■ Task objective ■
Where a line holds the word "trouvé", copy that line from the data below.

■ Data supplied ■
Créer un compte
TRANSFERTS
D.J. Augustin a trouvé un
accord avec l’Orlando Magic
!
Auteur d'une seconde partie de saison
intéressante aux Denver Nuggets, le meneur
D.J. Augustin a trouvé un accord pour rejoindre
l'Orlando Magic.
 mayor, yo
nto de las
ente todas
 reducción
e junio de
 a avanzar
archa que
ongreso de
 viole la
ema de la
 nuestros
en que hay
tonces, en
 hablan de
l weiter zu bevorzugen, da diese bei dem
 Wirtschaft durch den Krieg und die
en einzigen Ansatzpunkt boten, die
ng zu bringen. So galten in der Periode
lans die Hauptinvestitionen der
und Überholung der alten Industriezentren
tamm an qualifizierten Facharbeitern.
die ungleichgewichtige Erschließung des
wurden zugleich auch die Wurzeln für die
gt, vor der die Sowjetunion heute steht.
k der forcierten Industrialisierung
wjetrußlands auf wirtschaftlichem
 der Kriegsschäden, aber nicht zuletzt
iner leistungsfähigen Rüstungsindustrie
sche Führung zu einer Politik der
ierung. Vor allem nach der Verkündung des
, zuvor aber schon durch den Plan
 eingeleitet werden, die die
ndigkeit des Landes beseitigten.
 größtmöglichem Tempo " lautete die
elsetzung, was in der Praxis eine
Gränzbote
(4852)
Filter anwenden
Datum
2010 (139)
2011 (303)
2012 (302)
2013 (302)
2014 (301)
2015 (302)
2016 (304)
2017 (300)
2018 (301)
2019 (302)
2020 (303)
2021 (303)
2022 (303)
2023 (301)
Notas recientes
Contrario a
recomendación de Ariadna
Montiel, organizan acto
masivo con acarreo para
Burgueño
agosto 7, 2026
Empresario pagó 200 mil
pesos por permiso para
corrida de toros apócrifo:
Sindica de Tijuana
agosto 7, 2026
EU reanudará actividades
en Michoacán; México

■ Your solution ■
D.J. Augustin a trouvé un
D.J. Augustin a trouvé un accord pour rejoindre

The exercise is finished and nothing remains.